Top of SUPPLIED ENTRIES

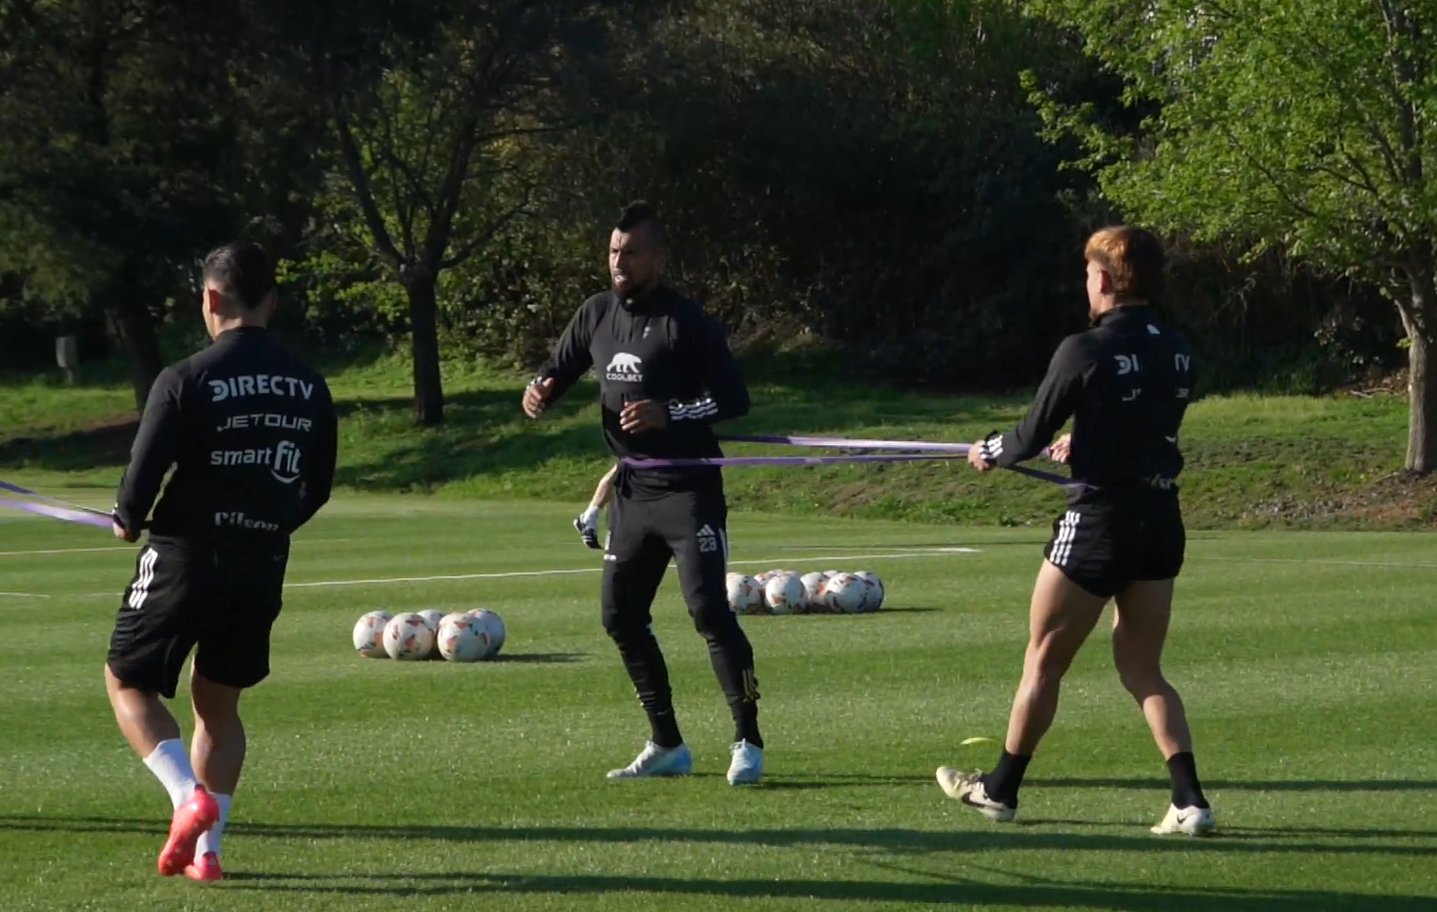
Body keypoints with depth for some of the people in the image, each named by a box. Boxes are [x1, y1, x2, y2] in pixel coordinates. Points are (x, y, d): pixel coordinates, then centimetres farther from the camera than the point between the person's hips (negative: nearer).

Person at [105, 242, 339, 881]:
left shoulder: (186, 380, -13)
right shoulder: (309, 387, 3)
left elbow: (144, 473, -14)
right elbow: (318, 488, 10)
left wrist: (128, 520, 8)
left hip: (184, 557, -5)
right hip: (262, 569, 5)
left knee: (128, 683, 11)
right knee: (218, 702, 19)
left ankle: (190, 797, -10)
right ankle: (205, 848, 15)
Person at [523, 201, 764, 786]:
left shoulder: (685, 321, -11)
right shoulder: (597, 315, 8)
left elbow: (734, 397, -14)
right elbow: (558, 371, 18)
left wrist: (668, 413, -27)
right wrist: (538, 391, -6)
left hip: (689, 490, -7)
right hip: (631, 491, 7)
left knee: (708, 607, -16)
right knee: (621, 616, 8)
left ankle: (748, 742, -10)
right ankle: (667, 746, 19)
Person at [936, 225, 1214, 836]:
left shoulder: (1085, 351, -14)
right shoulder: (1176, 353, 5)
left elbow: (1033, 434, -6)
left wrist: (991, 453, 15)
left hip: (1099, 520, -6)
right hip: (1162, 521, 6)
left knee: (1044, 660, 9)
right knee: (1142, 670, 12)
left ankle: (1000, 788, 21)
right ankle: (1189, 800, -2)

Bottom of SUPPLIED ENTRIES

→ PROMPT: Reproduce every line of the records above without the pictures, offsetting each x, y, and depth value in the keypoint answers by adding 129. Leave all other numbers unchanged.

→ OUTPUT FOR THIS TASK:
Body keypoints with depth for some of the people in the image, each named by a box. Boxes are [x1, y1, x2, y2] in pixel coordinates. Points are (x, y, d): pixel coordinates, then centimetres farther from the camera than the point between the person's hips (negative: nearer).

Person at [105, 242, 339, 881]:
left shoulder: (315, 509, 116)
right shoulder: (438, 516, 132)
left elbow: (273, 602, 115)
right elbow: (447, 617, 139)
left wrist: (257, 649, 137)
left hip: (313, 686, 124)
right hip: (391, 698, 134)
left knee: (257, 812, 140)
right knee: (347, 831, 148)
left ankle: (319, 926, 119)
right ankle: (334, 977, 144)
Person at [523, 201, 764, 786]:
left shoulder: (814, 450, 118)
right shoulder: (726, 444, 137)
left elbow: (863, 526, 115)
right elbow: (687, 500, 147)
left wrist: (797, 542, 102)
right wrist: (667, 520, 123)
left hip: (818, 619, 122)
right hip: (760, 620, 136)
left knee: (837, 736, 113)
right knee: (750, 745, 137)
left ankle: (877, 871, 119)
right ankle: (796, 875, 148)
Person at [936, 225, 1214, 836]:
left shoulder: (1214, 480, 115)
right shoulder: (1305, 482, 134)
left elbow: (1162, 563, 123)
left wrist: (1120, 582, 144)
left hip: (1228, 649, 123)
right hip: (1291, 650, 135)
left knee: (1173, 789, 138)
right knee: (1271, 799, 141)
left ankle: (1129, 917, 150)
right ankle: (1318, 929, 127)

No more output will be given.